22. ВАЛЬ-ФЕРЕ. ЗАКЛЮЧЕНИЕ

Онлайн чтение книги Найденыш с погибшей «Цинтии»
22. ВАЛЬ-ФЕРЕ. ЗАКЛЮЧЕНИЕ

Месяцем позже в пригороде Бреста Валь-Фере на семейном торжестве у матери и деда Эрика собрались гости из Нороэ и Стокгольма. Г-жа Дюрьен выразила горячее желание, чтобы простые добрые люди, которые спасли её сына, разделили с ней её величайшую и ни с чем не сравнимую радость. Ей хотелось во что бы то ни стало принять у себя в доме не только матушку Катрину и Ванду, маастера Герсебома и Отто, но и доктора Швариенкрона, Кайсу, Бредежора и Маляриуса.

Среди суровой бретонской природы, близ мрачного Армориканского моря[85]часть залива, омывающего берега полуострова Бретань норвежские гости, несомненно, должны были чувствовать себя менее оторванными от родины, чем на улице Деварен в Париже. Они совершали далёкие прогулки в окрестные леса, сообщали друг другу то, что недавно стало известно от г-на Дюрьена, обсуждали разрозненные факты, сопоставляли отрывочные сведения, стараясь внести ясность во всю эту историю, во многом ещё туманную и загадочную. И постепенно, в длительных беседах и спорах, восстанавливалась истина.

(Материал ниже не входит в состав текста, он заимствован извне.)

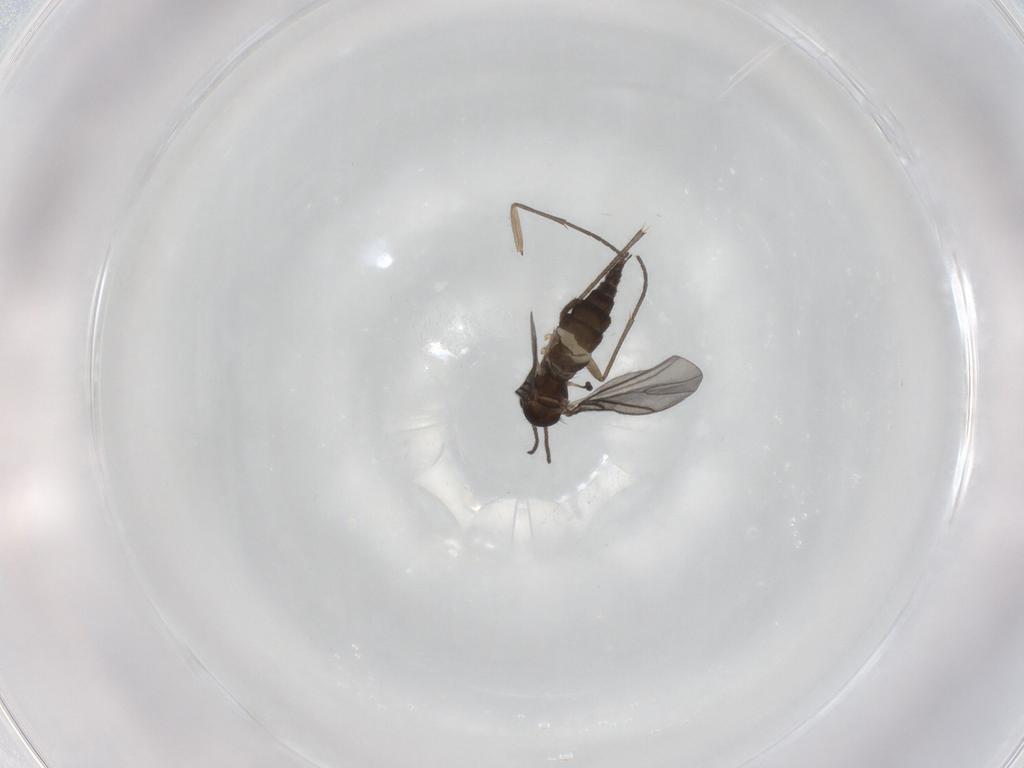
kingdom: Animalia
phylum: Arthropoda
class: Insecta
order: Diptera
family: Sciaridae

Прежде всего, кто такой был Тюдор Броун? Какая корысть заставляла его с помощью Патрика О'Доногана препятствовать поискам семьи Эрика? Как много значило одно слово, сказанное несчастным ирландцем! Он назвал Тюдора Броуна Джонсом и знал его только под этим именем. А ведь не кто иной, как мистер Ной Джонс был компаньоном отца Эрика по эксплуатации нефтяного источника, открытого молодым инженером в Пенсильвании! Достаточно было установить этот факт, чтобы события, казавшиеся до недавнего времени таинственными, вдруг озарились зловещим светом.

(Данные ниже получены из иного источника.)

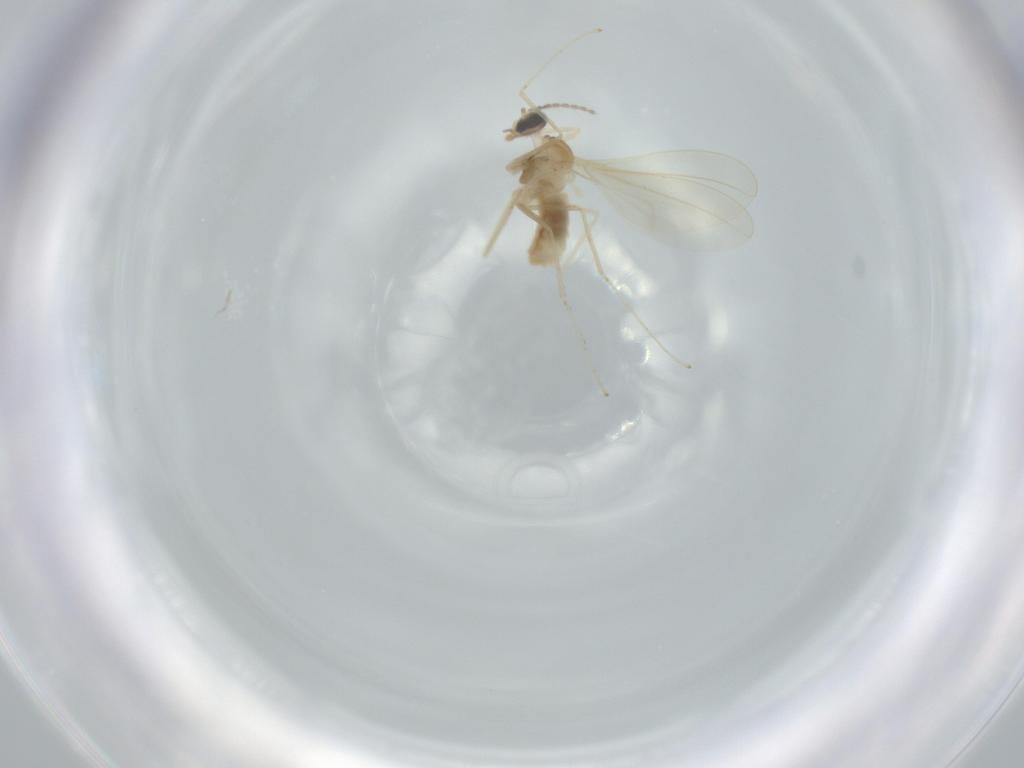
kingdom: Animalia
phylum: Arthropoda
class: Insecta
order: Diptera
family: Cecidomyiidae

Подозрительное крушение «Цинтии», падение ребёнка в море, а может быть и смерть отца Эрика — все это — увы! — было результатом рокового контракта, который г-н Дюрьен обнаружил в бумагах своего зятя. Он изложил содержание этого договора, комментируя отдельные статьи.

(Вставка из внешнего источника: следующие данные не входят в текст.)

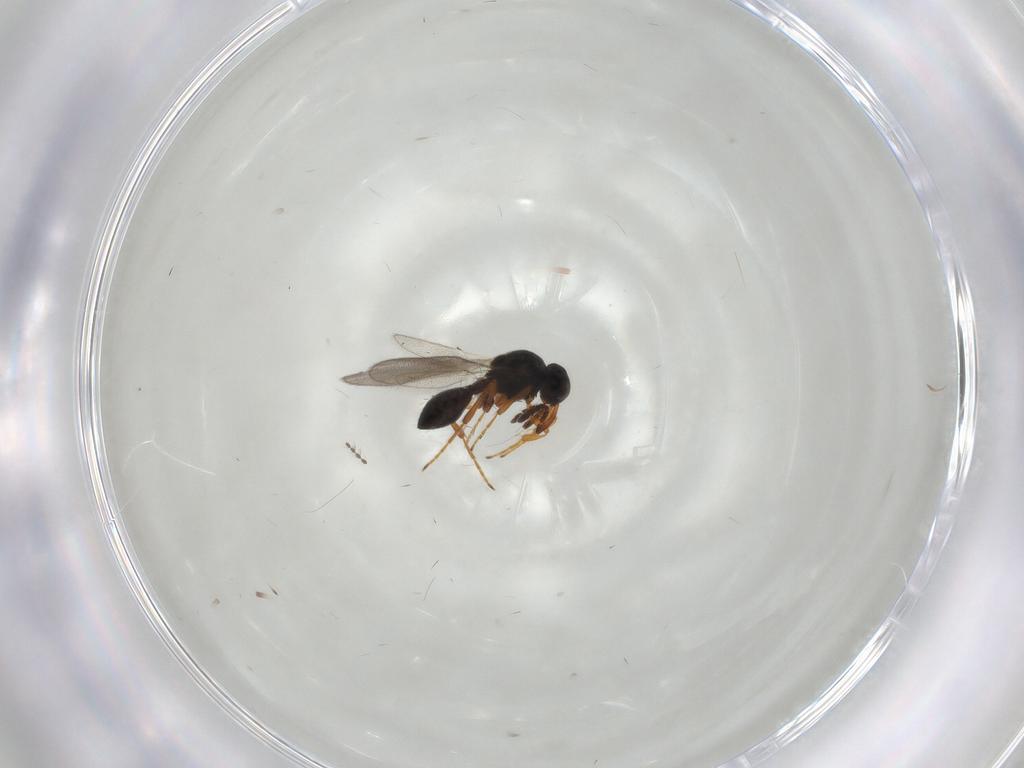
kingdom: Animalia
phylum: Arthropoda
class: Insecta
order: Hymenoptera
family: Platygastridae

— За несколько месяцев до своей женитьбы, — сообщил он друзьям Эрика, — мой зять открыл возле Гаррисберга нефтяной источник. Так как у него не было средств, чтобы закрепить за собой участок, ему казалось уже, что он потеряет все выгоды от этого открытия. Но тут подвернулся некто Ной Джонс, который выдавал себя за скотопромышленника с Дальнего Запада, а на самом деле, как позднее стало известно, был работорговцем из Южной Каролины. Этот субъект охотно взялся вложить необходимую сумму для покупки источника «Вандалия» и последующей его разработки. Но при этом, в виде возмещения издержек, он заставил Жоржа подписать совершенно неравноправный контракт. По этому соглашению Ною Джонсу причиталась львиная доля прибыли. Пока моя дочь была замужем, я ничего не знал об условиях договора, и, судя по всему, сам Жорж о нем больше не думал. Можно сказать, что он ничего не смыслил в подобных вещах. Исключительно одарённый и разносторонний человек, математик, химик и выдающийся механик, он был крайне неопытен в коммерческих делах и по своей неосведомлённости дважды терял состояние. Несомненно, что и в отношениях с Ноем Джонсом он был верен себе. Весьма возможно, что он, не читая, подписал двустороннее обязательство, которое тот ему подсунул. Вот главные статьи, параграфы и выводы, представляющие типичный образец англо-саксонской фразеологии:

«Статья 3. Источник „Вандалия“ — неделимая собственность открывшего его Жоржа Дюрьена и вкладчика капитала Ноя Джонса.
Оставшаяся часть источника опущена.